Obergericht Zürich spricht Kantonspolizistin schuldig

Das Zürcher Obergericht spricht eine Polizistin der Kantonspolizei Zürich der fahrlässigen schweren Körperverletzung schuldig und verurteilt sie zu einer bedingten Geldstrafe von 360 Tagessätzen à CHF 80.00. Die Polizistin hatte einen Einbrecher gestellt und drei Mal auf ihn geschossen, wobei ihn ein Profil im Arm traf und zu einem bleibenden Schaden führte.

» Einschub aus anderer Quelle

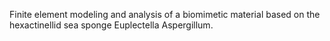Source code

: Finite element modeling and analysis of a biomimetic material based on the hexactinellid sea sponge Euplectella Aspergillum.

Der Vorfall ereignete sich im Mai 2016 in Ossingen im Zürcher Weinland. Die damals 30-jährige Polizistin stellte am Bahnhof einen Mann in einem BMW, der auf die Beschreibung einer Person passte, dessen Verhalten zuvor als verdächtig gemeldet worden war: Eine Anwohnerin hatte vermutet, dass es sich bei dem Mann um einen Einbrecher handeln könnte. Die Polizistin, die alleine unterwegs war, verlangte von dem Mann, er solle aussteigen. Als sich dieser nach vorne bewegte, forderte sie ihn auf, sich nicht zu bewegen. Als der Mann nicht reagierte, schoss sie ihm in den Arm. Der Mann flüchtete mit dem Auto, sie schoss ihm noch zwei Mal hinterher, wobei eine Kugel das Heck traf.

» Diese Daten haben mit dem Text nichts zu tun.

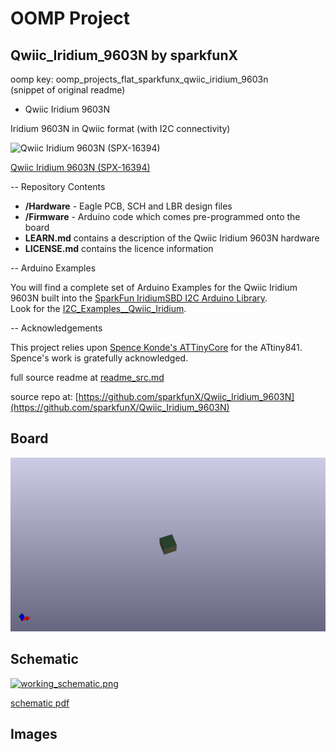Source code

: # OOMP Project  
## Qwiic_Iridium_9603N  by sparkfunX  
  
oomp key: oomp_projects_flat_sparkfunx_qwiic_iridium_9603n  
(snippet of original readme)  
  
- Qwiic Iridium 9603N  
  
Iridium 9603N in Qwiic format (with I2C connectivity)  
  
![Qwiic Iridium 9603N (SPX-16394)](https://cdn.sparkfun.com//assets/parts/1/5/1/2/0/16394-Qwiic_Iridium_9603N-02a.jpg)  
  
[Qwiic Iridium 9603N (SPX-16394)](https://www.sparkfun.com/products/16394)  
  
-- Repository Contents  
  
- **/Hardware** - Eagle PCB, SCH and LBR design files  
- **/Firmware** - Arduino code which comes pre-programmed onto the board  
- **LEARN.md** contains a description of the Qwiic Iridium 9603N hardware  
- **LICENSE.md** contains the licence information  
  
-- Arduino Examples  
  
You will find a complete set of Arduino Examples for the Qwiic Iridium 9603N built into the [SparkFun IridiumSBD I2C Arduino Library](https://github.com/sparkfun/SparkFun_IridiumSBD_I2C_Arduino_Library).  
Look for the [I2C_Examples__Qwiic_Iridium](https://github.com/sparkfun/SparkFun_IridiumSBD_I2C_Arduino_Library/tree/master/examples).  
  
-- Acknowledgements  
  
This project relies upon [Spence Konde's ATTinyCore](https://github.com/SpenceKonde/ATTinyCore) for the ATtiny841.  
Spence's work is gratefully acknowledged.  
  
  full source readme at [readme_src.md](readme_src.md)  
  
source repo at: [https://github.com/sparkfunX/Qwiic_Iridium_9603N](https://github.com/sparkfunX/Qwiic_Iridium_9603N)  
## Board  
  
[![working_3d.png](working_3d_600.png)](working_3d.png)  
## Schematic  
  
[![working_schematic.png](working_schematic_600.png)](working_schematic.png)  
  
[schematic pdf](working_schematic.pdf)  
## Images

Später stellte sich heraus, dass der Kosovare tatsächlich ein Einbrecher war. Im Kantonsspital Thurgau konnte er schliesslich verhaftet werden. Der Mann wurde verurteilt und des Landes verwiesen. Die Verletzung seines Armes erwies sich schliesslich als so gravierend, dass er bis heute nicht mehr auf seinem ursprünglich gelernten Beruf als Fenstermonteur arbeiten kann.

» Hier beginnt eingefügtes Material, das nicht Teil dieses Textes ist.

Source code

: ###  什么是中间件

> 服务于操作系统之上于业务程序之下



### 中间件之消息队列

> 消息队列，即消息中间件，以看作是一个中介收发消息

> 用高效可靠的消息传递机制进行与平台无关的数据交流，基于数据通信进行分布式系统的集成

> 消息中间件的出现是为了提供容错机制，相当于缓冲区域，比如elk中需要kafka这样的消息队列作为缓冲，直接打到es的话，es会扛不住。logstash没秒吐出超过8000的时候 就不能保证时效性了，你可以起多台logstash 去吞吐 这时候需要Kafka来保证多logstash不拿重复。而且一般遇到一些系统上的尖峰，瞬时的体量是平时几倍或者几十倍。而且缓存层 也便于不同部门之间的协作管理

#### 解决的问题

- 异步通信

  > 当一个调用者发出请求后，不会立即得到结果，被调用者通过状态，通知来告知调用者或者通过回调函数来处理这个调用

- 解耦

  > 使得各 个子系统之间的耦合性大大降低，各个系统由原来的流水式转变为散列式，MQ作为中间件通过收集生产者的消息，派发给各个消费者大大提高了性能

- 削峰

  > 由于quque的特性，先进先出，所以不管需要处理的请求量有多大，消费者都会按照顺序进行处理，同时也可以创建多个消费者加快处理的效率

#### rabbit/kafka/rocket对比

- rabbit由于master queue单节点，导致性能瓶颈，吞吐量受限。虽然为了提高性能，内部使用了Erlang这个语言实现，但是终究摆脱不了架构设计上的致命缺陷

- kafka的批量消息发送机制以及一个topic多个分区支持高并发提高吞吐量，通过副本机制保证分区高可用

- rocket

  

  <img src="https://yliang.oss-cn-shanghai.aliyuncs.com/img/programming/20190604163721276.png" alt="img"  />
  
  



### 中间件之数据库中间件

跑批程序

Vor dem Bezirksgericht Andelfinden wurde die Polizistin im September 2020 wegen fahrlässiger schwerer Körperverletzung zu 30 Tagessätzen verurteilt, sowohl sie wie auch die Staatsanwaltschaft zogen ans Obergericht weiter. Die Staatsanwältin sagt vor Obergericht eine teilbedingte Freiheitsstrafe von drei Jahren für eine versuchte vorsätzliche Tötung, wovon die Polizistin ein Jahr hätte absitzen solle. Der Verteidiger plädierte auf einen vollumfänglichne Freispruch: Die Polizistin habe sich an Leiben und Leben bedroht gefühlt und deshalb in Notwehr gehandelt. Sie habe aus kurzer Distanz geschossen und „nie und nimmer“ Tötungsabsichten gehabt.

Das Obergericht sprach die Polizistin der fahrlässigen schweren Körperverletzung schuldig und folgte in dem Punkt, dass es keinen Grund gegeben habe, die Schusswaffe einzusetzen, der Staatsanwaltschaft. Wenn die Polizistin den Mann auffordere, auszusteigen, müsste sie damit rechnen, dass er sie bewege. Sie, die Polizistin, habe die Situation falsch eingeschätzt und stattdessen besser auf Verstärkung gewartet. Der Schusswaffenseinsatz sei unverhältnismässig gewesen, auch wenn er ihr nicht unterstelle möge, dass sie den Tod des Einbrechers in Kauf genommen hätte.